TASK TO COMPLETE:
Omit all images, then return the remaining material exactly as it stands.

TASK INPUT:

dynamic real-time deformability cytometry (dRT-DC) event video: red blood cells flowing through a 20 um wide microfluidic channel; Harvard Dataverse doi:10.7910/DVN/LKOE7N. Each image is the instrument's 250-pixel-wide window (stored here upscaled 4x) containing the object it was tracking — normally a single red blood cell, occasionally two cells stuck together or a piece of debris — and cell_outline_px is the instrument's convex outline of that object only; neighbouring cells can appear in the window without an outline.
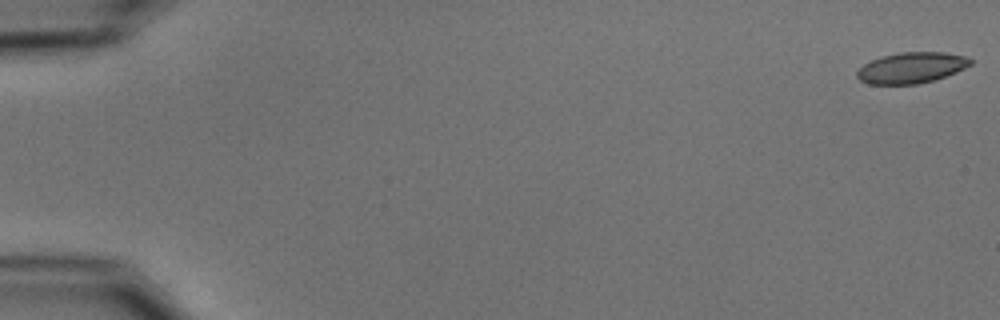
{"species": "common noctule bat (a hibernating species)", "species_latin": "Nyctalus noctula", "temperature_condition": "cold", "stored_images_in_passage": 54, "camera_frame_rate_fps": 3000, "um_per_image_px": 0.085, "animal": {"sex": "male", "body_mass_g": 15.6}, "frame": {"image": 1, "passage_image": 1, "time_ms": 0.0, "image_size_px": [1000, 320], "cell_outline_px": [[972, 64], [956, 72], [932, 80], [916, 84], [868, 84], [860, 80], [856, 76], [856, 72], [864, 64], [880, 56], [900, 52], [944, 52], [964, 56], [972, 60]], "centroid_in_image_um": [77.44, 5.75], "position_along_channel_um": 7.6, "area_um2": 20.29}}
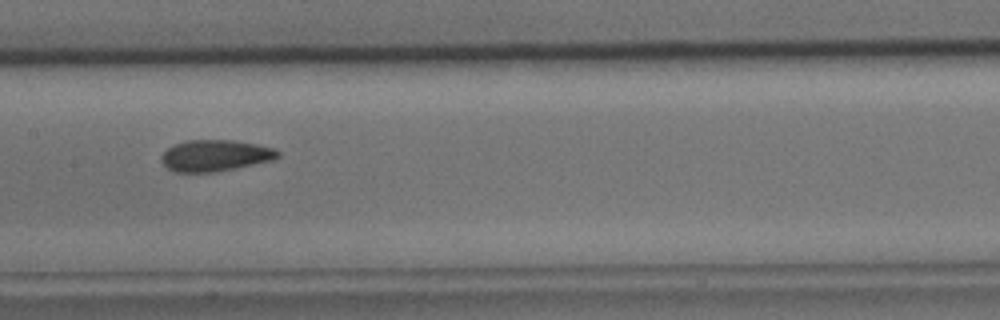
{"frame": {"image": 2, "passage_image": 28, "time_ms": 9.0, "image_size_px": [1000, 320], "cell_outline_px": [[280, 156], [272, 160], [216, 172], [176, 172], [168, 168], [160, 160], [160, 156], [172, 144], [188, 140], [236, 140], [276, 148], [280, 152]], "centroid_in_image_um": [18.29, 13.21], "position_along_channel_um": 189.1, "area_um2": 21.39}}
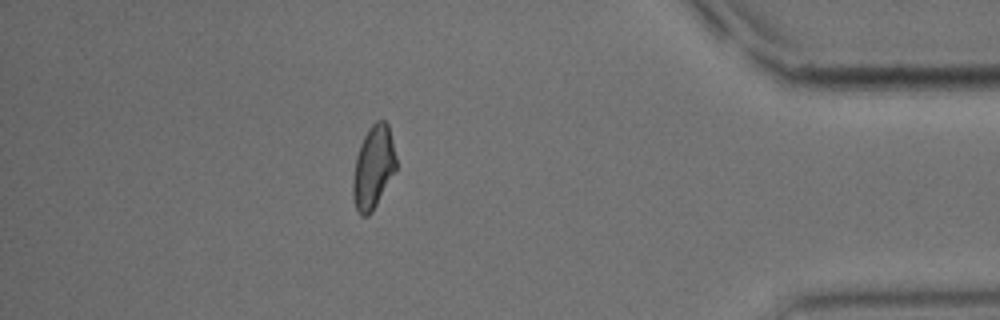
{"frame": {"image": 3, "passage_image": 48, "time_ms": 15.667, "image_size_px": [1000, 320], "cell_outline_px": [[396, 168], [372, 212], [368, 216], [360, 216], [356, 208], [352, 196], [352, 180], [356, 156], [360, 144], [368, 128], [376, 120], [384, 120], [388, 124], [396, 156]], "centroid_in_image_um": [31.71, 14.21], "position_along_channel_um": 403.5, "area_um2": 20.81}, "authors_computed_cell_mechanics": {"area_um2": 21.3282, "velocity_mm_per_s": 3.756, "shape_relaxation_time_tau1_ms": 6.0079, "shape_relaxation_time_tau2_ms": 2.8399, "deformation_change_tau1": 0.1438, "deformation_change_tau2": 0.0767}}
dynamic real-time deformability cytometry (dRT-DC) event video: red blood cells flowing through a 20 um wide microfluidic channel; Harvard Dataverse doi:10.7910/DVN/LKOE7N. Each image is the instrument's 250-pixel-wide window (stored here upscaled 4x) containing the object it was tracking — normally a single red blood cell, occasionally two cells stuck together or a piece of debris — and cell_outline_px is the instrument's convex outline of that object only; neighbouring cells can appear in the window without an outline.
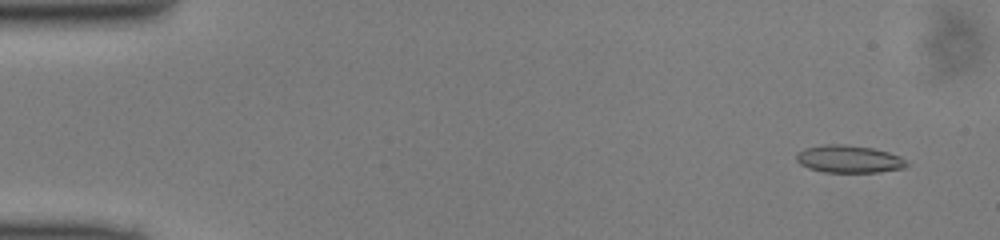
{"species": "common noctule bat (a hibernating species)", "species_latin": "Nyctalus noctula", "temperature_condition": "cold", "stored_images_in_passage": 49, "camera_frame_rate_fps": 3000, "um_per_image_px": 0.085, "animal": {"sex": "male", "body_mass_g": 13.0, "forearm_length_mm": 53.1}, "frame": {"image": 1, "passage_image": 3, "time_ms": 0.667, "image_size_px": [1000, 240], "cell_outline_px": [[912, 164], [904, 168], [880, 172], [824, 172], [808, 168], [800, 164], [796, 160], [796, 152], [804, 148], [824, 144], [844, 144], [872, 148], [888, 152], [900, 156]], "centroid_in_image_um": [72.17, 13.52], "position_along_channel_um": 12.8, "area_um2": 17.92}}
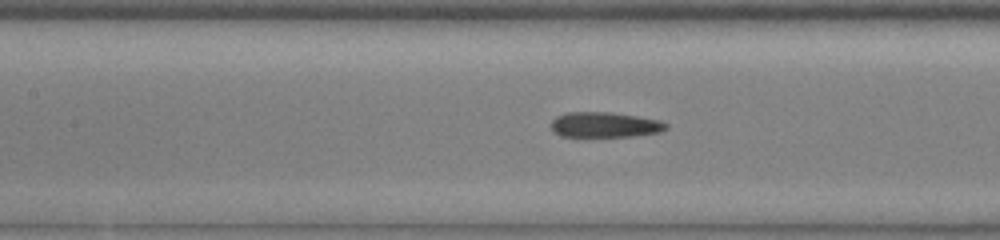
{"frame": {"image": 2, "passage_image": 22, "time_ms": 7.0, "image_size_px": [1000, 240], "cell_outline_px": [[668, 128], [660, 132], [632, 136], [560, 136], [552, 132], [552, 120], [556, 116], [568, 112], [612, 112], [660, 120], [668, 124]], "centroid_in_image_um": [51.4, 10.6], "position_along_channel_um": 156.0, "area_um2": 16.94}}
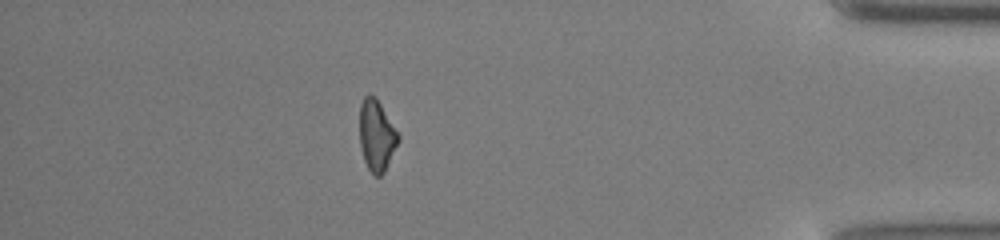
{"frame": {"image": 3, "passage_image": 43, "time_ms": 14.0, "image_size_px": [1000, 240], "cell_outline_px": [[400, 140], [384, 172], [380, 176], [376, 176], [368, 168], [364, 160], [360, 144], [360, 104], [364, 96], [368, 92], [376, 96], [400, 136]], "centroid_in_image_um": [32.01, 11.47], "position_along_channel_um": 403.2, "area_um2": 16.07}}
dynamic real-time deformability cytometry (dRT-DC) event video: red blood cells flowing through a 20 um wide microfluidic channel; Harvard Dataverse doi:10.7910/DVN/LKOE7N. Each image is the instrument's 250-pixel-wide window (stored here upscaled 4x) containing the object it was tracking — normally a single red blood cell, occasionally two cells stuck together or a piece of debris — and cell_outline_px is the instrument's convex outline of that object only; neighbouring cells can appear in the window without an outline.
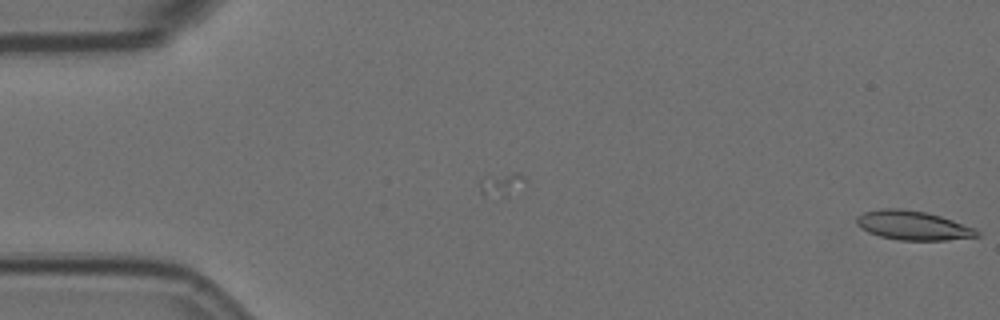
{"species": "Egyptian fruit bat (a non-hibernating species)", "species_latin": "Rousettus aegyptiacus", "temperature_condition": "room temperature", "stored_images_in_passage": 4, "camera_frame_rate_fps": 3000, "um_per_image_px": 0.085, "animal": {"sex": "female"}, "frame": {"image": 1, "passage_image": 4, "time_ms": 1.0, "image_size_px": [1000, 320], "cell_outline_px": [[980, 236], [948, 240], [900, 240], [880, 236], [868, 232], [860, 228], [856, 224], [856, 216], [864, 212], [880, 208], [900, 208], [924, 212], [940, 216], [976, 228], [980, 232]], "centroid_in_image_um": [77.59, 19.16], "position_along_channel_um": 7.4, "area_um2": 20.52}}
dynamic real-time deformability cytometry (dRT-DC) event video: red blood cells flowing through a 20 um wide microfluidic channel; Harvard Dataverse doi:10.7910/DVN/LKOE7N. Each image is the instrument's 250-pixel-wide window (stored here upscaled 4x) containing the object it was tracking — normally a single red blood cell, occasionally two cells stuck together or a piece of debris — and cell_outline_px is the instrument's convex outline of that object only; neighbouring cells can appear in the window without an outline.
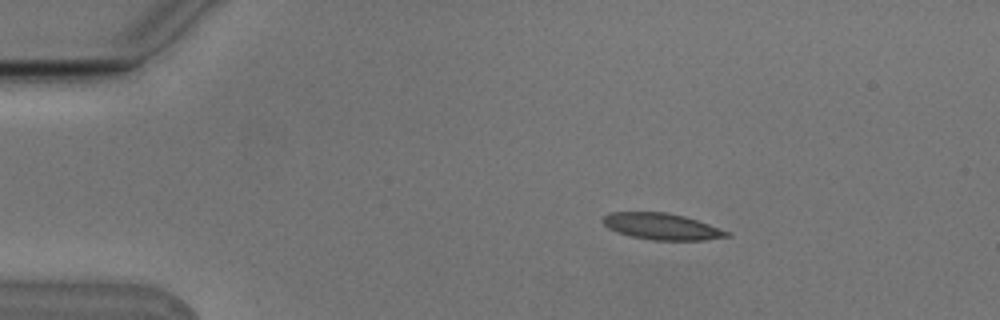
{"species": "Egyptian fruit bat (a non-hibernating species)", "species_latin": "Rousettus aegyptiacus", "temperature_condition": "cold", "stored_images_in_passage": 5, "camera_frame_rate_fps": 3000, "um_per_image_px": 0.085, "animal": {"sex": "male"}, "frame": {"image": 1, "passage_image": 3, "time_ms": 0.667, "image_size_px": [1000, 320], "cell_outline_px": [[732, 236], [704, 240], [652, 240], [632, 236], [616, 232], [608, 228], [600, 220], [604, 216], [612, 212], [664, 212], [684, 216], [732, 232]], "centroid_in_image_um": [56.26, 19.25], "position_along_channel_um": 28.7, "area_um2": 19.07}}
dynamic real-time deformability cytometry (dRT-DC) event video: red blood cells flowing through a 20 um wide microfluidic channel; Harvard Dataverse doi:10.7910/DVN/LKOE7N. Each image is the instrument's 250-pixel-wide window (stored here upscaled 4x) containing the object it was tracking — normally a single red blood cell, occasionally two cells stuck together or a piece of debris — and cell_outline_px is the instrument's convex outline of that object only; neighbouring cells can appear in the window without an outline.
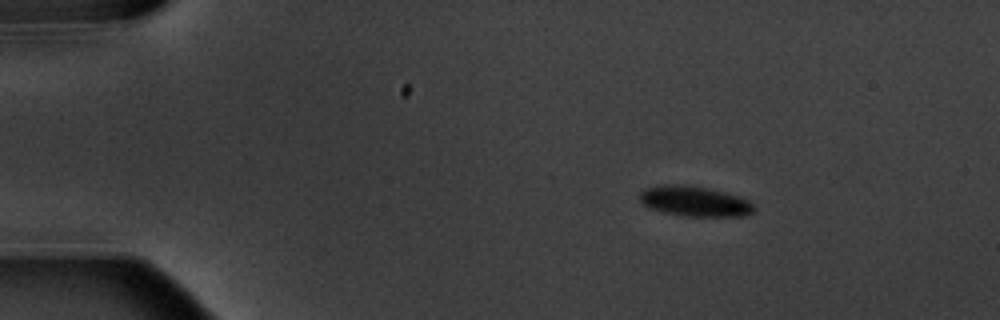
{"species": "common noctule bat (a hibernating species)", "species_latin": "Nyctalus noctula", "temperature_condition": "warm", "stored_images_in_passage": 8, "camera_frame_rate_fps": 3000, "um_per_image_px": 0.085, "animal": {"sex": "male", "body_mass_g": 20.1, "forearm_length_mm": 53.5}, "frame": {"image": 1, "passage_image": 1, "time_ms": 0.0, "image_size_px": [1000, 320], "cell_outline_px": [[756, 208], [752, 212], [744, 216], [684, 216], [664, 212], [648, 208], [640, 200], [640, 192], [644, 188], [664, 184], [680, 184], [708, 188], [724, 192], [748, 200]], "centroid_in_image_um": [59.01, 17.1], "position_along_channel_um": 26.0, "area_um2": 20.06}}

SOLUTION TO THE PROBLEM:
dynamic real-time deformability cytometry (dRT-DC) event video: red blood cells flowing through a 20 um wide microfluidic channel; Harvard Dataverse doi:10.7910/DVN/LKOE7N. Each image is the instrument's 250-pixel-wide window (stored here upscaled 4x) containing the object it was tracking — normally a single red blood cell, occasionally two cells stuck together or a piece of debris — and cell_outline_px is the instrument's convex outline of that object only; neighbouring cells can appear in the window without an outline.
{"species": "common noctule bat (a hibernating species)", "species_latin": "Nyctalus noctula", "temperature_condition": "cold", "stored_images_in_passage": 54, "camera_frame_rate_fps": 3000, "um_per_image_px": 0.085, "animal": {"sex": "male", "body_mass_g": 15.6}, "frame": {"image": 1, "passage_image": 1, "time_ms": 0.0, "image_size_px": [1000, 320], "cell_outline_px": [[972, 64], [956, 72], [932, 80], [916, 84], [868, 84], [860, 80], [856, 76], [856, 72], [864, 64], [880, 56], [900, 52], [944, 52], [964, 56], [972, 60]], "centroid_in_image_um": [77.44, 5.75], "position_along_channel_um": 7.6, "area_um2": 20.29}}
{"frame": {"image": 2, "passage_image": 28, "time_ms": 9.0, "image_size_px": [1000, 320], "cell_outline_px": [[280, 156], [272, 160], [216, 172], [176, 172], [168, 168], [160, 160], [160, 156], [172, 144], [188, 140], [236, 140], [276, 148], [280, 152]], "centroid_in_image_um": [18.29, 13.21], "position_along_channel_um": 189.1, "area_um2": 21.39}}
{"frame": {"image": 3, "passage_image": 48, "time_ms": 15.667, "image_size_px": [1000, 320], "cell_outline_px": [[396, 168], [372, 212], [368, 216], [360, 216], [356, 208], [352, 196], [352, 180], [356, 156], [360, 144], [368, 128], [376, 120], [384, 120], [388, 124], [396, 156]], "centroid_in_image_um": [31.71, 14.21], "position_along_channel_um": 403.5, "area_um2": 20.81}, "authors_computed_cell_mechanics": {"area_um2": 21.3282, "velocity_mm_per_s": 3.756, "shape_relaxation_time_tau1_ms": 6.0079, "shape_relaxation_time_tau2_ms": 2.8399, "deformation_change_tau1": 0.1438, "deformation_change_tau2": 0.0767}}
dynamic real-time deformability cytometry (dRT-DC) event video: red blood cells flowing through a 20 um wide microfluidic channel; Harvard Dataverse doi:10.7910/DVN/LKOE7N. Each image is the instrument's 250-pixel-wide window (stored here upscaled 4x) containing the object it was tracking — normally a single red blood cell, occasionally two cells stuck together or a piece of debris — and cell_outline_px is the instrument's convex outline of that object only; neighbouring cells can appear in the window without an outline.
{"species": "common noctule bat (a hibernating species)", "species_latin": "Nyctalus noctula", "temperature_condition": "cold", "stored_images_in_passage": 49, "camera_frame_rate_fps": 3000, "um_per_image_px": 0.085, "animal": {"sex": "male", "body_mass_g": 13.0, "forearm_length_mm": 53.1}, "frame": {"image": 1, "passage_image": 3, "time_ms": 0.667, "image_size_px": [1000, 240], "cell_outline_px": [[912, 164], [904, 168], [880, 172], [824, 172], [808, 168], [800, 164], [796, 160], [796, 152], [804, 148], [824, 144], [844, 144], [872, 148], [888, 152], [900, 156]], "centroid_in_image_um": [72.17, 13.52], "position_along_channel_um": 12.8, "area_um2": 17.92}}
{"frame": {"image": 2, "passage_image": 22, "time_ms": 7.0, "image_size_px": [1000, 240], "cell_outline_px": [[668, 128], [660, 132], [632, 136], [560, 136], [552, 132], [552, 120], [556, 116], [568, 112], [612, 112], [660, 120], [668, 124]], "centroid_in_image_um": [51.4, 10.6], "position_along_channel_um": 156.0, "area_um2": 16.94}}
{"frame": {"image": 3, "passage_image": 43, "time_ms": 14.0, "image_size_px": [1000, 240], "cell_outline_px": [[400, 140], [384, 172], [380, 176], [376, 176], [368, 168], [364, 160], [360, 144], [360, 104], [364, 96], [368, 92], [376, 96], [400, 136]], "centroid_in_image_um": [32.01, 11.47], "position_along_channel_um": 403.2, "area_um2": 16.07}}
dynamic real-time deformability cytometry (dRT-DC) event video: red blood cells flowing through a 20 um wide microfluidic channel; Harvard Dataverse doi:10.7910/DVN/LKOE7N. Each image is the instrument's 250-pixel-wide window (stored here upscaled 4x) containing the object it was tracking — normally a single red blood cell, occasionally two cells stuck together or a piece of debris — and cell_outline_px is the instrument's convex outline of that object only; neighbouring cells can appear in the window without an outline.
{"species": "Egyptian fruit bat (a non-hibernating species)", "species_latin": "Rousettus aegyptiacus", "temperature_condition": "room temperature", "stored_images_in_passage": 4, "camera_frame_rate_fps": 3000, "um_per_image_px": 0.085, "animal": {"sex": "female"}, "frame": {"image": 1, "passage_image": 4, "time_ms": 1.0, "image_size_px": [1000, 320], "cell_outline_px": [[980, 236], [948, 240], [900, 240], [880, 236], [868, 232], [860, 228], [856, 224], [856, 216], [864, 212], [880, 208], [900, 208], [924, 212], [940, 216], [976, 228], [980, 232]], "centroid_in_image_um": [77.59, 19.16], "position_along_channel_um": 7.4, "area_um2": 20.52}}
dynamic real-time deformability cytometry (dRT-DC) event video: red blood cells flowing through a 20 um wide microfluidic channel; Harvard Dataverse doi:10.7910/DVN/LKOE7N. Each image is the instrument's 250-pixel-wide window (stored here upscaled 4x) containing the object it was tracking — normally a single red blood cell, occasionally two cells stuck together or a piece of debris — and cell_outline_px is the instrument's convex outline of that object only; neighbouring cells can appear in the window without an outline.
{"species": "Egyptian fruit bat (a non-hibernating species)", "species_latin": "Rousettus aegyptiacus", "temperature_condition": "cold", "stored_images_in_passage": 5, "camera_frame_rate_fps": 3000, "um_per_image_px": 0.085, "animal": {"sex": "male"}, "frame": {"image": 1, "passage_image": 3, "time_ms": 0.667, "image_size_px": [1000, 320], "cell_outline_px": [[732, 236], [704, 240], [652, 240], [632, 236], [616, 232], [608, 228], [600, 220], [604, 216], [612, 212], [664, 212], [684, 216], [732, 232]], "centroid_in_image_um": [56.26, 19.25], "position_along_channel_um": 28.7, "area_um2": 19.07}}
dynamic real-time deformability cytometry (dRT-DC) event video: red blood cells flowing through a 20 um wide microfluidic channel; Harvard Dataverse doi:10.7910/DVN/LKOE7N. Each image is the instrument's 250-pixel-wide window (stored here upscaled 4x) containing the object it was tracking — normally a single red blood cell, occasionally two cells stuck together or a piece of debris — and cell_outline_px is the instrument's convex outline of that object only; neighbouring cells can appear in the window without an outline.
{"species": "common noctule bat (a hibernating species)", "species_latin": "Nyctalus noctula", "temperature_condition": "warm", "stored_images_in_passage": 8, "camera_frame_rate_fps": 3000, "um_per_image_px": 0.085, "animal": {"sex": "male", "body_mass_g": 20.1, "forearm_length_mm": 53.5}, "frame": {"image": 1, "passage_image": 1, "time_ms": 0.0, "image_size_px": [1000, 320], "cell_outline_px": [[756, 208], [752, 212], [744, 216], [684, 216], [664, 212], [648, 208], [640, 200], [640, 192], [644, 188], [664, 184], [680, 184], [708, 188], [724, 192], [748, 200]], "centroid_in_image_um": [59.01, 17.1], "position_along_channel_um": 26.0, "area_um2": 20.06}}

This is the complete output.